Lauded Birmingham pastry chef Dolester Miles retires

Eric Velasco

She is self-taught, yet went on to win the nation’s highest culinary honor in her field, a James Beard award for Outstanding Pastry Chef. Dolester Miles has spent 40 years working with Beard Award-winning chef Frank Stitt, playing a role in the birth, growth, and sustained excellence of his Beard Award-winning flagship restaurant, Highlands Bar and Grill.

If you’ve marveled over dessert at one of Frank and Pardis Stitt’s restaurants—including Bottega Café, Bottega’s dining room, and Chez Fonfon—you can thank Miles’ deliciously innate talent. Mainstays like the famous coconut-pecan cake and luscious lemon merengue tart are her creations.

Friendly, nurturing, and quick with a warm smile, Miles is as humble as she is talented. “I couldn’t do it without my staff,” she once told me. “We play. But we know when to get serious.”

So, it’s bittersweet news to learn that “Miss Dol,” as most know her, has retired. She’s hung up her apron and passed on her meringue torch.

“Dol led in our pursuit of the most delicious desserts, incorporating our Southern baking traditions with my love of classical European baking,” Chef Stitt writes in a recent Facebook post confirming her retirement. “While we miss Dol’s wonderful spirit, what she shared will continue to live on.”

I have been blessed to spend time with Miles for newspaper and magazine articles, and an oral history interview we did in 2019 for the Southern Foodways Alliance. The reminisces below come from those talks.

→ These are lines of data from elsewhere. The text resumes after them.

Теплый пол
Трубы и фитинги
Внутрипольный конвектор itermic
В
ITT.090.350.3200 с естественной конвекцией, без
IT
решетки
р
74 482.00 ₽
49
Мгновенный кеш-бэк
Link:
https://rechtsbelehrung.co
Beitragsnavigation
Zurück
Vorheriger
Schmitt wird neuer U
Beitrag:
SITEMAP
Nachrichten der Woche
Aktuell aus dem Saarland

Miles always figured that her role as dessert-maker gave her an edge in shaping guests’ dining experiences at Highlands and its siblings. “Dessert is the last thing you eat in a meal,” she says. “But sometimes it’s the first thing you remember.”

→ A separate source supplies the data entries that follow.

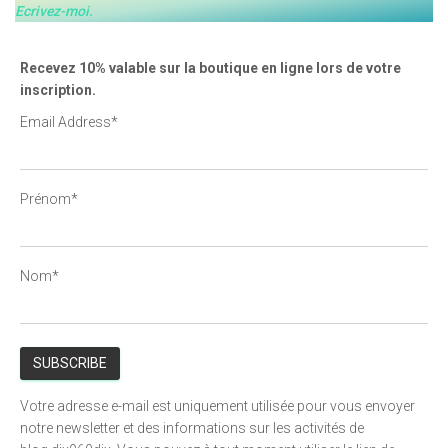
Ecrivez-moi.
Recevez 10% valable sur la boutique en ligne lors de votre
inscription.
Email Address*
Prénom*
Nom*
Votre adresse e-mail est uniquement utilisée pour vous envoyer
notre newsletter et des informations sur les activités de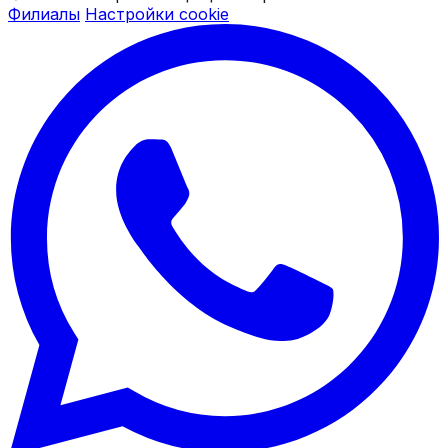
Филиалы
Настройки cookie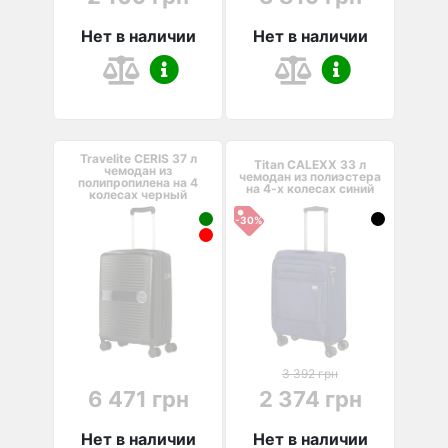
Нет в наличии
Нет в наличии
Travelite CERIS 37 л
Titan CALEXX 33 л
чемодан из
чемодан из полиэстера
полипропилена на 4
на 4-х колесах синий
колесах черный
-30%
3 392 грн
6 471 грн
2 374 грн
Нет в наличии
Нет в наличии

Miles learned to bake by helping her mother and aunt while growing up in Bessemer. But she had little professional restaurant experience of any kind before Stitt hired her in 1982 to help open Highlands in Birmingham’s Five Points South neighborhood.

Working alongside her sister, Diane Miles, and their cousin, Verba Ford, they helped bring Southern authenticity to the groundbreaking French-inspired food that Cullman County-born Stitt created at Highlands.

Miles started as the daytime garde manger in charge of salads and other cold plates at Highlands, then open for lunch. In Frank Stitt’s kitchen, she discovered a new world of food.

“Some of that stuff they were doing I’d never heard of before,” she recalls. “Frank gave me a salad one time. I threw it away. I said, ‘I didn’t want no weeds.’ Then he came back and asked me how it was. (She raises the pitch of her voice) ‘Fantastic! It was so good!’”

She chuckles over the memory. “I think it was watercress or arugula. But now I love it.”

Making desserts on the side every now and then at Highlands rekindled a passion in Miles. “It reminded me of childhood,” she says.

She made the switch when Stitt opened Bottega in 1988, moving to its spacious kitchen to prepare desserts and baked goods full-time for all of his restaurants—at first alone, then with a crew.

Stitt was the source for some recipes. But Miles originated several customer favorites.

Coconut-Pecan Cake is her most beloved creation. It’s a moist four-layer cake with creamy pecan filling that’s covered in bourbon-vanilla Chantilly cream and toasted coconut. The cake comes together over a three-day period.

The inspiration was German chocolate cake, one of Miles’ favorites from childhood. The flavored whipped cream and pecans replace the chocolate.

“I started out making it as a special,” she says. “Customers started saying how good it was. People were always asking about it. Now we can’t take it off the menu.”

After the Beard Award in 2018, demand grew so much she had to double the production, making up to 60 coconut-pecan cakes a week for the restaurants, plus more for special orders.

Of all the desserts she’s made, Lemon Meringue Tart is Miles’ favorite.

“I like it because it’s not really that sweet,” she said in her SFA oral history interview. “It’s a sweet and sour taste. I just like fruit desserts better.”

Making a batch is an exacting effort. Several dozen lemons are juiced and zested. Three flats of eggs—nearly 100—are separated into whites and yolks. Whipped whites form the base of the meringue. The yolks and lemon are mixed with pounds of sugar and cooked into a curd.

“You have to stand there and keep stirring so it doesn’t stick,” she says. “It’s kind of relaxing, though.”

The curd is poured into tart shells made, of course, in-house. Waves of meringue are piped on top. Before the tart is served, its surface is torched brown.

It’s fitting that the Beard Foundation honored Miles the same year it tapped Highlands as the nation’s best restaurant. Miles is an integral part of why Highlands has earned so much attention and adulation, locally and nationally.

“Dol has brightened thousands of celebratory occasions with her fabulous desserts,” Pardis Stitt says. “In her quiet and graceful manner, she’s set a standard of delicious excellence which has become a hallmark of our restaurant experience.”